--- Supplied passage Enclosed Below ---

Benefits or efficiency?

Making the right choice between heat pump or gas depends on what an organisation is intending – whether seeking active emission reduction now, or, if already on gas, securing cost-saving operation until sustainable technology further matures, and costs fall.

Heat pumps can give incredible carbon emission savings for existing buildings, but as a way to reduce energy costs, replacing a gas-fired boiler/water heater with a heat pump doesn’t always add up. Commercial properties have unique demands, especially for DHW, making better application design and installation all the more important when it comes to specifying the right technology. Be wary of claims being made regarding the application of heat pumps, especially for the provision of DHW when it comes to calculating the cost of reducing emissions.

UK Progress Towards Net Zero

There has been a great deal of talk about the decarbonisation of this country but what has been the UK progress towards net zero so far?

A new progress report by the independent Climate Change Committee (CCC) has been damning. Despite the UK having a solid Net Zero strategy in place, the CCC has identified “major failings” in government delivery programmes designed to achieve climate change in the UK by 2050. The CCC notes that once again emissions are on the rise, up 4% in 2021 compared with 2020, which it directly associates with the economy beginning the process of post-COVID-19 recovery.

From a lack of tangible progress in policy ambition and slow progress on wider enables, the UK is in danger of failure in building on the apparent success of COP26 last November. While the UK presidency of the UN COP26 climate summit strengthened long-term global ambition and introduced new mechanisms to support delivery it has not yet prioritised making those new mechanisms work in practice. Greater emphasis and focus now must be placed on the delivery of the agreed emission path, with the caveat that not all policies will deliver as planned.

In response, the CCC progress report lists more than 300 recommendations that must be addressed between now and 2024 if the UK is to be successful in delivering net zero by 2050.

Following the Heat & Building Strategy for England, the CCC has called for more detail on the modelled pathway for low-carbon heat, and planned breakdown of funding announced in the Scotland Heat in Buildings Strategy; a coherent, long-term strategy for heat and energy efficiency in Northern Ireland; and further work to build on the plans set out in Net Zero Wales Carbon Budget 2. This should include policies to support low-carbon heating across all of the building stock.

--- End of Enclosed Supplied passage ---

■ **Assignment**: Name each nation within the UK that the net zero passage mentions.

--- Extracted information Enclosed Below ---

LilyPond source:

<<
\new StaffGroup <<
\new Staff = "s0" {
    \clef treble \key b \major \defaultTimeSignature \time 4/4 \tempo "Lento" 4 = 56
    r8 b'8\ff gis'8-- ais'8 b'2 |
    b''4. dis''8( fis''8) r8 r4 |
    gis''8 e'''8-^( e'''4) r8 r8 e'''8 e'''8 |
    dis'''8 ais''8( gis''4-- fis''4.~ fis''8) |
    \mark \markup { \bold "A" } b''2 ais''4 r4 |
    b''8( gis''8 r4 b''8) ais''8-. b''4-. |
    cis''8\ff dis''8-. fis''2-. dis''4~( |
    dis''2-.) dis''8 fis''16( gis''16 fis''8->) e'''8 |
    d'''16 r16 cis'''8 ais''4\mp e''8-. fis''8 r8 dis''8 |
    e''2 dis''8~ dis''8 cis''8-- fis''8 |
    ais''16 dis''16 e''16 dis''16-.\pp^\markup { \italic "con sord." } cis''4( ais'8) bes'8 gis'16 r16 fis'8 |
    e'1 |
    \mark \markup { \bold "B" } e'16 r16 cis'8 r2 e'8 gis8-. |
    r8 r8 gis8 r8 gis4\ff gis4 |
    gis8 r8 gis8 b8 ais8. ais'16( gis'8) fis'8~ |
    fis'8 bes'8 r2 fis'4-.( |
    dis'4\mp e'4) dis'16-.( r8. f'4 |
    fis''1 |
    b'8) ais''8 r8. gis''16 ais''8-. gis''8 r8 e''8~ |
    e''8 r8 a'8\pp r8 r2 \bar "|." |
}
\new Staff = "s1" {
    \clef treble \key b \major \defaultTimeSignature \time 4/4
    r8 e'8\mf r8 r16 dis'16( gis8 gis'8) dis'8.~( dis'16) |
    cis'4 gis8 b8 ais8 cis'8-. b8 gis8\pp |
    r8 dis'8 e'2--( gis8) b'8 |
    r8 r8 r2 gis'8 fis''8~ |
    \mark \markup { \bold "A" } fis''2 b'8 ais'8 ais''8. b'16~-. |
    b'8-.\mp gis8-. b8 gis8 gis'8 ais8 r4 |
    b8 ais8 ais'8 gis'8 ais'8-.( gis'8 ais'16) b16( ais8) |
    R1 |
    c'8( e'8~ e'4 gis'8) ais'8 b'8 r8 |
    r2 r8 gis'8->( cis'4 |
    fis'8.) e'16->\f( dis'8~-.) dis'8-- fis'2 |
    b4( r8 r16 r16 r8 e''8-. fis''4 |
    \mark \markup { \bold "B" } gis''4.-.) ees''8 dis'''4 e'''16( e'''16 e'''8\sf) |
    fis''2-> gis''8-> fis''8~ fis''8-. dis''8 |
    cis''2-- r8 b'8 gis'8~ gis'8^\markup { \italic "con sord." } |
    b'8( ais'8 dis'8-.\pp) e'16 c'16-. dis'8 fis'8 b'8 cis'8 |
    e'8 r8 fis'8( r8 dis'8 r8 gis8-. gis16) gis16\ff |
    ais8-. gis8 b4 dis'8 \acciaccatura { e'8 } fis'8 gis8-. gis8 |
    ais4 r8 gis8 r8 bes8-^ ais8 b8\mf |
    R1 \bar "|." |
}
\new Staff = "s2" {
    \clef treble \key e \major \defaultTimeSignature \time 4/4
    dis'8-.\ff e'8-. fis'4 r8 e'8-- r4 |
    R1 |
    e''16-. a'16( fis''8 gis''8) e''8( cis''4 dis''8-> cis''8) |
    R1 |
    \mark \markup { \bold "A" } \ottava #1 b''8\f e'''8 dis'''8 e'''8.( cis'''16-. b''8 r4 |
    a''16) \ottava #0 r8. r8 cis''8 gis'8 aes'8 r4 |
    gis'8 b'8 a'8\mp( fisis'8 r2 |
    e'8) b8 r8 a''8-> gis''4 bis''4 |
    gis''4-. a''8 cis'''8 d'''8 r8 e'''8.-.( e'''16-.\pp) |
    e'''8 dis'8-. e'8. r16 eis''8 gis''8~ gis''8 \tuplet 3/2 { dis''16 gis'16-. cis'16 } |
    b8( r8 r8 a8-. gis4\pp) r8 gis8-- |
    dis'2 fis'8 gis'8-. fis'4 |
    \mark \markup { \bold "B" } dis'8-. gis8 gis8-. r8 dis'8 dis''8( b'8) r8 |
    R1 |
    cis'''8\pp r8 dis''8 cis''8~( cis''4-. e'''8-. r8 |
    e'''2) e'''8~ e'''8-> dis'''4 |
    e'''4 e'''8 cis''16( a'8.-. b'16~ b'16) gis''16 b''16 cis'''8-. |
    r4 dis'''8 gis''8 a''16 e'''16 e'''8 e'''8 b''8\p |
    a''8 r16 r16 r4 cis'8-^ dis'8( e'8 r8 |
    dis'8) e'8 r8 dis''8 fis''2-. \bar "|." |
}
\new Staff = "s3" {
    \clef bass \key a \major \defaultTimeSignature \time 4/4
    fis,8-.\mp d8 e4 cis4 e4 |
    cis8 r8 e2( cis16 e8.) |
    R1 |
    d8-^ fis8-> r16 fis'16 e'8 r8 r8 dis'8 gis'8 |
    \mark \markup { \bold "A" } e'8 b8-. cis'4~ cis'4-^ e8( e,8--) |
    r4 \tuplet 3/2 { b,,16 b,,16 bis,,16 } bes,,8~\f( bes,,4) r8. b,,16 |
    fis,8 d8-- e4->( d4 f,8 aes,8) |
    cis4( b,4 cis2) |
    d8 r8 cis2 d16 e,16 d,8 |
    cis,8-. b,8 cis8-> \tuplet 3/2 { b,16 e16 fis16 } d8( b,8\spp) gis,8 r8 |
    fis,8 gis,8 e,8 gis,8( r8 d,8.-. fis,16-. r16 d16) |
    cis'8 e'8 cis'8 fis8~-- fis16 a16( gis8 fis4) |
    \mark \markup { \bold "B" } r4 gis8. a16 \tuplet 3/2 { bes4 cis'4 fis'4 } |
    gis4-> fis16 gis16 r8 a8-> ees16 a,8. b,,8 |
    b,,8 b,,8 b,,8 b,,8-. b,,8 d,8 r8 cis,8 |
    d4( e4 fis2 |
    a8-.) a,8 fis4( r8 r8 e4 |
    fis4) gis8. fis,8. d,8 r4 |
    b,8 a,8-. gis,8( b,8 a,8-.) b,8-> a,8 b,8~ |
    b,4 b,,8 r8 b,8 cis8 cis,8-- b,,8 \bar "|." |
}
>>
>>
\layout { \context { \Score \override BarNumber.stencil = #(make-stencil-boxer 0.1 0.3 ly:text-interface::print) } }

--- End of Enclosed Extracted information ---

■ **Solution below**: England, Scotland, Northern Ireland, Wales